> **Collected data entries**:
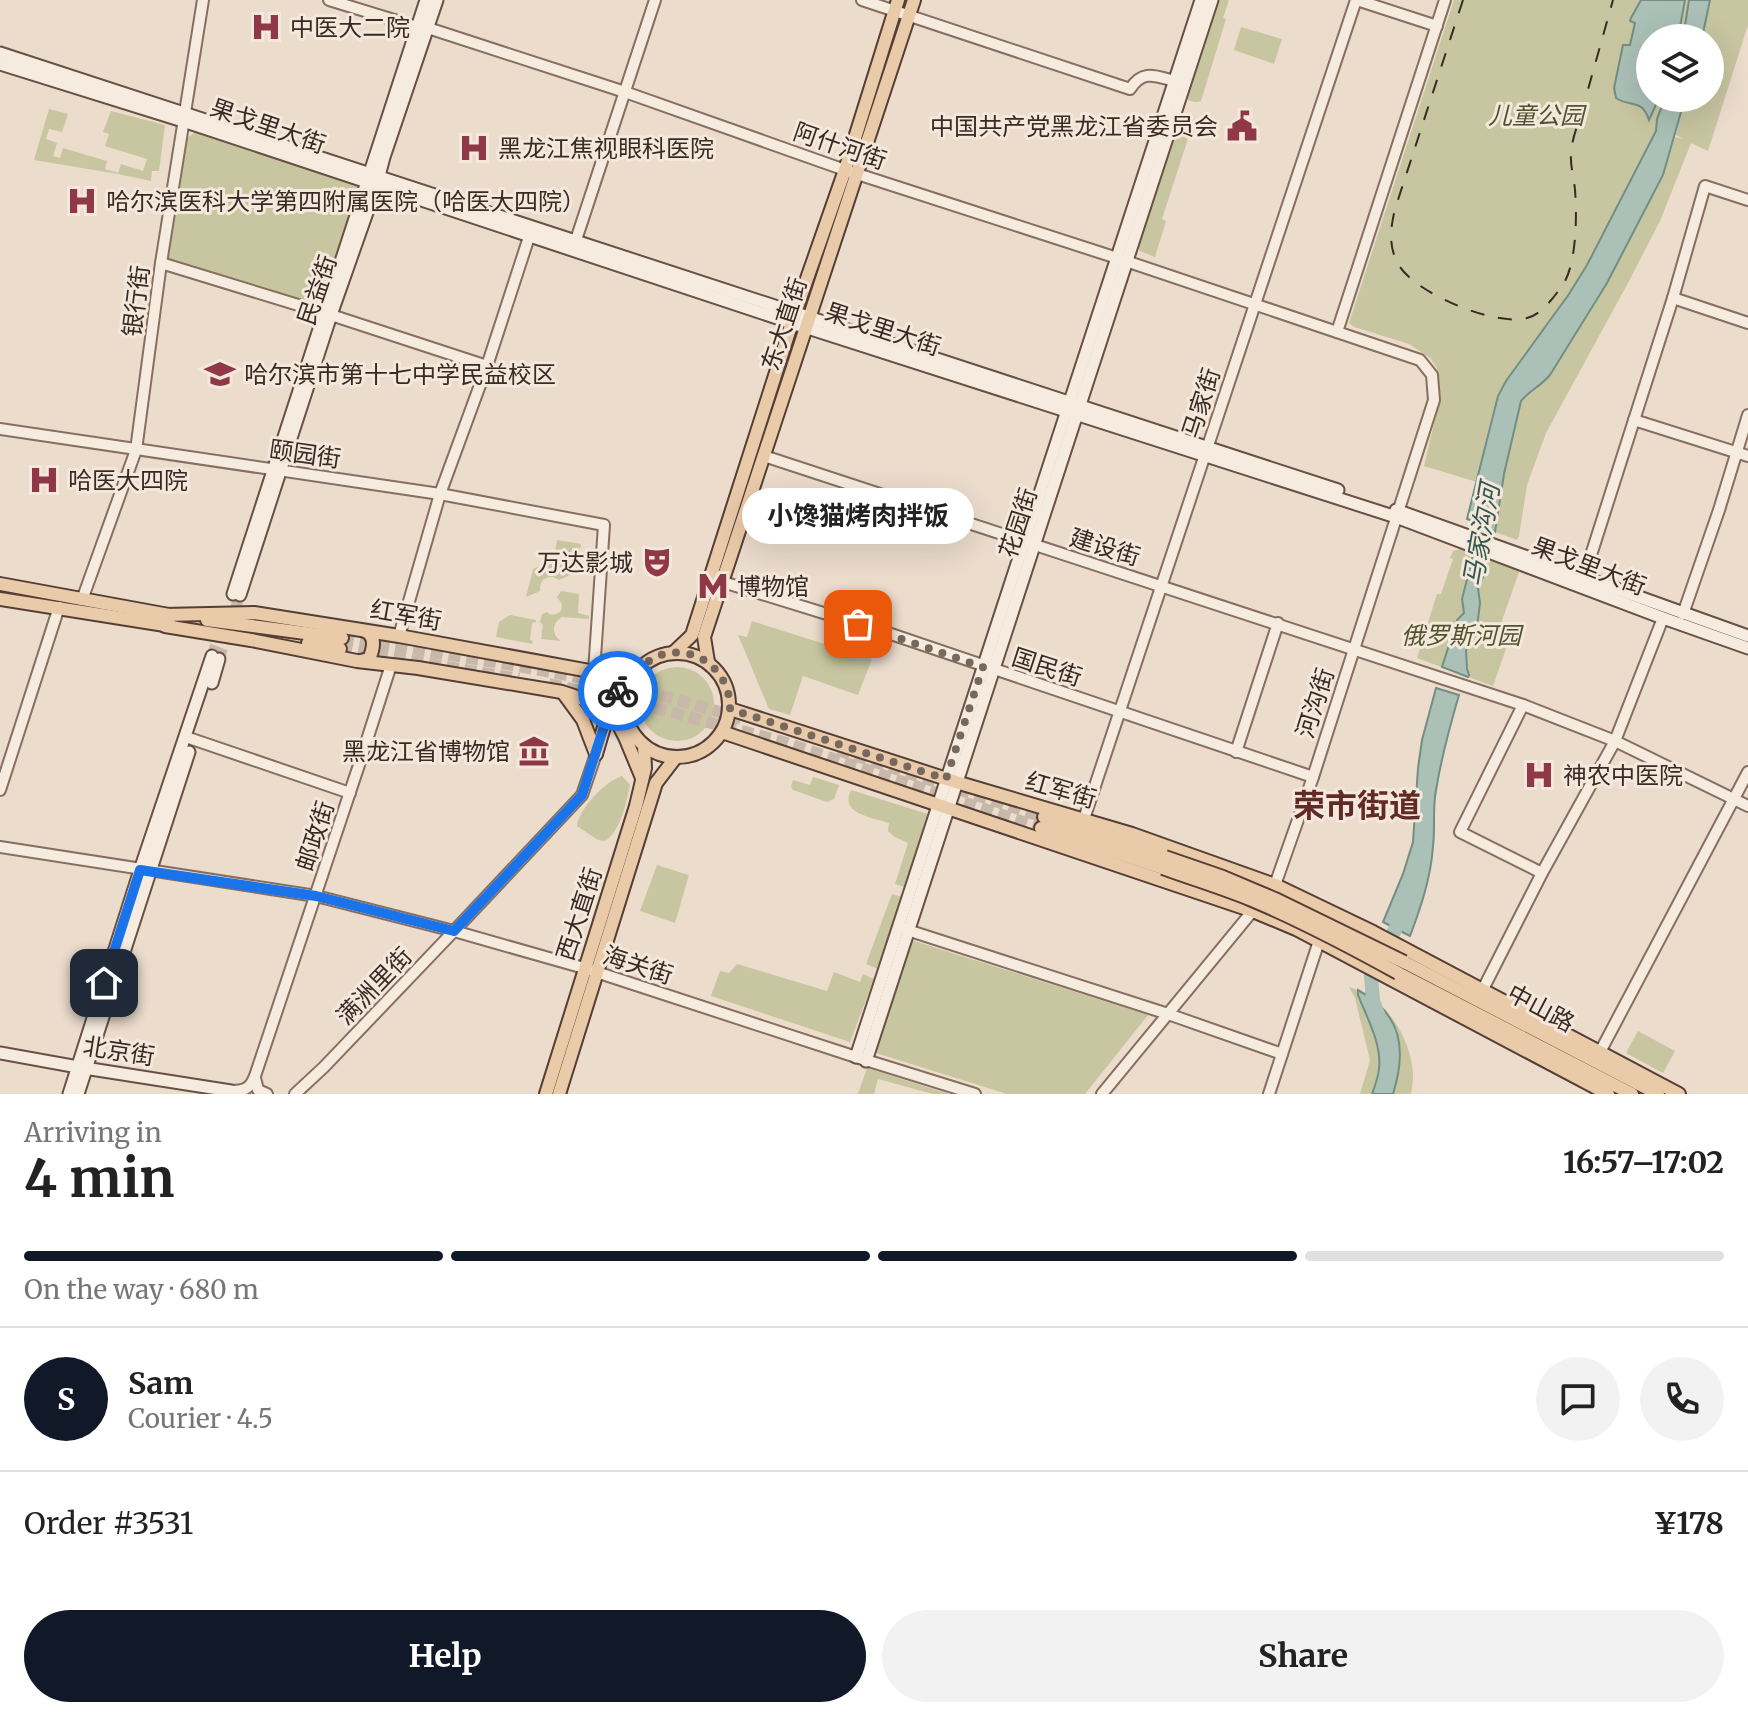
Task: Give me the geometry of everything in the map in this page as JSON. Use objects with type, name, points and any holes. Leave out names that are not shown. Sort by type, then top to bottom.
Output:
[{"type":"main road","name":"民益街","points":[[423,28],[426,0]]},
{"type":"main road","name":"民益街","points":[[236,595],[423,28],[437,0]]},
{"type":"main road","name":"东大直街","points":[[673,653],[692,635],[794,318],[914,0]]},
{"type":"main road","name":"花园街","points":[[1122,259],[1201,0]]},
{"type":"main road","name":"花园街","points":[[861,1059],[1122,259],[1212,0]]},
{"type":"main road","name":"东大直街","points":[[708,662],[704,637],[808,323],[897,5]]},
{"type":"main road","name":"果戈里大街","points":[[0,53],[373,180],[1397,514],[1748,648]]},
{"type":"main road","name":"果戈里大街","points":[[0,64],[183,117]]},
{"type":"main road","name":"果戈里大街","points":[[373,180],[529,237],[574,246]]},
{"type":"main road","name":"果戈里大街","points":[[1521,559],[1584,577],[1748,636]]},
{"type":"main road","name":"红军街","points":[[0,584],[357,661],[562,692],[625,711]]},
{"type":"main road","name":"红军街","points":[[0,599],[341,643]]},
{"type":"main road","name":"红军街","points":[[164,620],[254,613],[617,676],[638,670]]},
{"type":"main road","points":[[357,661],[369,659],[373,646],[373,637],[363,630]]},
{"type":"main road","points":[[596,754],[610,708],[620,688],[638,670],[654,658],[673,653],[689,654],[708,662],[724,680],[730,709],[722,732],[710,746],[694,755],[676,757],[659,754],[644,746],[631,730],[625,711],[627,689],[638,670]]},
{"type":"main road","points":[[69,1094],[82,1068],[216,657]]},
{"type":"main road","points":[[562,692],[583,720],[596,754]]},
{"type":"main road","points":[[610,708],[643,781]]},
{"type":"main road","name":"红军街","points":[[730,709],[951,781],[1132,834],[1275,885],[1335,915],[1365,948]]},
{"type":"main road","points":[[722,732],[1229,901],[1319,941],[1365,948],[1608,1094]]},
{"type":"main road","name":"西大直街","points":[[559,1094],[643,781],[644,746]]},
{"type":"main road","name":"西大直街","points":[[546,1094],[656,783],[676,757]]},
{"type":"main road","name":"红军街","points":[[1164,863],[1145,851],[1043,823],[1164,863],[1239,883],[1401,967]]},
{"type":"main road","points":[[1132,834],[1145,851]]},
{"type":"main road","name":"中山路","points":[[1401,967],[1480,994],[1658,1094]]},
{"type":"main road","name":"中山路","points":[[1401,967],[1632,1094]]},
{"type":"main road","points":[[1480,994],[1679,1094]]},
{"type":"main road","name":"北京街","points":[[0,1053],[233,1093]]},
{"type":"main road","points":[[78,1094],[82,1068]]},
{"type":"street","name":"银行街","points":[[82,600],[136,450],[161,263],[203,0]]},
{"type":"street","name":"阿什河街","points":[[329,0],[625,92],[851,171],[1337,332]]},
{"type":"street","points":[[574,246],[655,0]]},
{"type":"street","points":[[862,0],[897,5],[909,15],[1130,89],[1136,81],[1153,75],[1175,81]]},
{"type":"street","points":[[1357,0],[1437,26]]},
{"type":"street","name":"马家街","points":[[1084,819],[1357,0]]},
{"type":"street","points":[[1337,332],[1445,0]]},
{"type":"street","points":[[1584,577],[1673,298],[1705,186],[1748,200]]},
{"type":"street","points":[[399,636],[440,494],[487,366],[529,237]]},
{"type":"street","points":[[161,263],[487,366]]},
{"type":"street","points":[[1673,298],[1748,323]]},
{"type":"street","name":"河沟街","points":[[1102,1094],[1275,885],[1313,777],[1434,400],[1432,375],[1420,360],[1337,332]]},
{"type":"street","points":[[1683,614],[1748,415]]},
{"type":"street","points":[[1634,420],[1748,456]]},
{"type":"street","name":"颐园街","points":[[0,429],[440,494],[604,525],[594,672]]},
{"type":"street","name":"建设街","points":[[764,456],[1491,693],[1615,741],[1748,806]]},
{"type":"street","name":"国民街","points":[[723,582],[885,632],[1313,777]]},
{"type":"street","points":[[0,790],[59,607]]},
{"type":"street","points":[[1480,994],[1615,741],[1663,618]]},
{"type":"street","points":[[1236,752],[1278,623]]},
{"type":"street","name":"邮政街","points":[[255,1076],[391,665]]},
{"type":"street","points":[[1523,705],[1460,832],[1542,873]]},
{"type":"street","points":[[189,739],[350,793]]},
{"type":"street","name":"满洲里街","points":[[295,1094],[582,795],[596,754]]},
{"type":"street","points":[[1600,1052],[1748,772]]},
{"type":"street","name":"海关街","points":[[0,847],[316,896],[454,931],[590,971],[975,1094]]},
{"type":"street","points":[[903,929],[1282,1054]]},
{"type":"street","points":[[1269,1094],[1319,941]]},
{"type":"street","points":[[233,1093],[246,1090],[255,1076]]},
{"type":"street","points":[[255,1076],[258,1090],[267,1094]]},
{"type":"green space","points":[[1214,0],[1229,0],[1223,18],[1226,19],[1201,101],[1192,102],[1185,96]]},
{"type":"green space","name":"儿童公园","points":[[1454,0],[1689,0],[1685,24],[1636,24],[1636,112],[1660,112],[1656,131],[1587,265],[1498,395],[1477,482],[1424,466],[1440,398],[1437,368],[1430,358],[1409,344],[1349,323]]},
{"type":"green space","points":[[1710,0],[1748,0],[1748,25],[1724,101],[1724,24],[1705,24]]},
{"type":"green space","points":[[1241,27],[1282,39],[1274,64],[1234,50]]},
{"type":"green space","points":[[49,109],[68,114],[62,132],[49,129],[46,139],[57,143],[53,156],[60,158],[63,148],[107,161],[105,169],[118,173],[121,164],[143,171],[147,159],[105,146],[109,134],[103,132],[111,111],[165,125],[159,171],[152,171],[151,181],[34,160]]},
{"type":"green space","points":[[1682,112],[1720,112],[1708,151],[1691,143],[1660,221],[1546,433],[1527,485],[1517,540],[1495,532],[1504,474],[1521,401],[1550,375],[1607,283],[1663,175],[1675,137],[1683,139],[1676,135]]},
{"type":"green space","points":[[1190,116],[1194,120],[1162,219],[1166,221],[1155,257],[1140,251],[1137,244],[1177,120]]},
{"type":"green space","points":[[198,130],[355,185],[360,190],[323,305],[316,308],[166,258],[187,138]]},
{"type":"green space","points":[[557,540],[581,544],[577,569],[581,570],[559,580],[553,577],[544,579],[540,591],[526,597],[533,569],[550,561]]},
{"type":"green space","name":"俄罗斯河园","points":[[1463,548],[1520,569],[1497,635],[1509,640],[1493,686],[1417,658],[1437,594],[1441,594],[1453,559],[1450,558],[1453,551]]},
{"type":"green space","points":[[561,591],[579,594],[578,613],[589,616],[589,619],[562,617],[554,629],[561,641],[541,639],[542,614],[561,611],[562,604],[557,597]]},
{"type":"green space","points":[[510,615],[536,620],[532,623],[532,644],[496,637],[499,622]]},
{"type":"green space","points":[[752,621],[872,659],[858,695],[803,676],[790,715],[769,709],[738,635],[747,637]]},
{"type":"green space","points":[[670,667],[684,667],[698,673],[708,683],[714,704],[712,718],[698,735],[684,741],[670,741],[656,735],[646,725],[640,711],[640,697],[646,683],[656,673]]},
{"type":"green space","points":[[622,776],[630,785],[622,816],[611,836],[605,841],[598,840],[577,826],[579,819],[601,790]]},
{"type":"green space","points":[[813,777],[839,785],[834,799],[827,802],[793,790],[793,780],[810,785]]},
{"type":"green space","points":[[851,790],[928,814],[904,887],[895,884],[908,843],[888,831],[889,823],[853,809],[848,798]]},
{"type":"green space","points":[[657,865],[689,875],[675,923],[640,911]]},
{"type":"green space","points":[[892,894],[902,897],[878,969],[866,964]]},
{"type":"green space","points":[[911,940],[1148,1015],[1085,1094],[1007,1094],[876,1053]]},
{"type":"green space","points":[[737,964],[827,991],[834,972],[860,982],[863,974],[874,979],[850,1042],[711,996],[720,971],[729,973]]},
{"type":"green space","points":[[1349,987],[1374,1000],[1402,1033],[1411,1061],[1411,1094],[1360,1094],[1370,1060],[1355,998]]},
{"type":"green space","points":[[1638,1031],[1675,1051],[1663,1073],[1626,1053]]},
{"type":"green space","points":[[867,1068],[949,1094],[933,1094],[878,1079],[874,1094],[858,1094]]},
{"type":"shaded area","points":[[1641,0],[1685,0],[1681,24],[1636,24],[1636,105],[1616,98],[1614,88],[1623,45],[1630,45],[1635,23],[1630,21]]},
{"type":"shaded area","points":[[1689,0],[1710,0],[1705,24],[1685,24]]},
{"type":"shaded area","points":[[1660,112],[1681,112],[1663,175],[1607,283],[1550,375],[1521,401],[1504,474],[1495,532],[1467,519],[1498,396],[1587,265],[1656,131]]},
{"type":"shaded area","points":[[1474,552],[1483,555],[1483,577],[1478,588],[1480,603],[1476,632],[1466,651],[1468,677],[1442,667],[1457,620],[1464,613],[1462,599]]},
{"type":"shaded area","points":[[1436,688],[1459,695],[1437,784],[1430,869],[1410,936],[1383,922],[1413,842],[1422,740]]},
{"type":"shaded area","points":[[1358,990],[1384,1010],[1397,1034],[1400,1062],[1393,1094],[1372,1094],[1379,1072],[1378,1050]]},
{"type":"waterway","name":"马家沟河","points":[[1378,1014],[1371,976],[1403,911]]},
{"type":"tunnel","points":[[219,659],[240,595]]},
{"type":"tunnel","points":[[212,656],[226,614]]},
{"type":"tunnel","points":[[342,638],[593,680],[741,719]]},
{"type":"tunnel","points":[[340,649],[519,679]]},
{"type":"tunnel","points":[[549,684],[783,742],[1041,828]]},
{"type":"tunnel","points":[[838,750],[1044,817]]},
{"type":"railway","points":[[1463,0],[1395,209],[1392,246],[1400,267],[1423,288],[1478,313],[1513,320],[1527,318],[1542,309],[1562,286],[1571,266],[1576,212],[1571,162],[1574,135],[1613,0]]},
{"type":"way so far","points":[[618,691],[628,678],[654,658],[673,653],[689,654],[703,659],[719,673],[727,687],[730,709],[946,779],[983,667],[858,624]]},
{"type":"place","name":"中医大二院","points":[[266,27]]},
{"type":"place","name":"中国共产党黑龙江省委员会","points":[[1242,126]]},
{"type":"place","name":"黑龙江焦视眼科医院","points":[[474,148]]},
{"type":"place","name":"哈尔滨医科大学第四附属医院（哈医大四院）","points":[[82,201]]},
{"type":"place","name":"哈尔滨市第十七中学民益校区","points":[[220,374]]},
{"type":"place","name":"哈医大四院","points":[[44,480]]},
{"type":"place","name":"万达影城","points":[[657,562]]},
{"type":"place","name":"博物馆","points":[[713,586]]},
{"type":"place","name":"小馋猫烤肉拌饭","points":[[858,624]]},
{"type":"place","name":"黑龙江省博物馆","points":[[534,751]]},
{"type":"place","name":"神农中医院","points":[[1539,775]]},
{"type":"district","name":"荣市街道","points":[[1357,806]]},
{"type":"route","points":[[104,983],[140,870],[316,896],[454,931],[582,795],[618,691]]}]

> **Requirement**:
Find "果戈里大街" in the preceding records. Copy each line that holds it.

> **Task response**:
{"type":"main road","name":"果戈里大街","points":[[0,53],[373,180],[1397,514],[1748,648]]},
{"type":"main road","name":"果戈里大街","points":[[0,64],[183,117]]},
{"type":"main road","name":"果戈里大街","points":[[373,180],[529,237],[574,246]]},
{"type":"main road","name":"果戈里大街","points":[[1521,559],[1584,577],[1748,636]]},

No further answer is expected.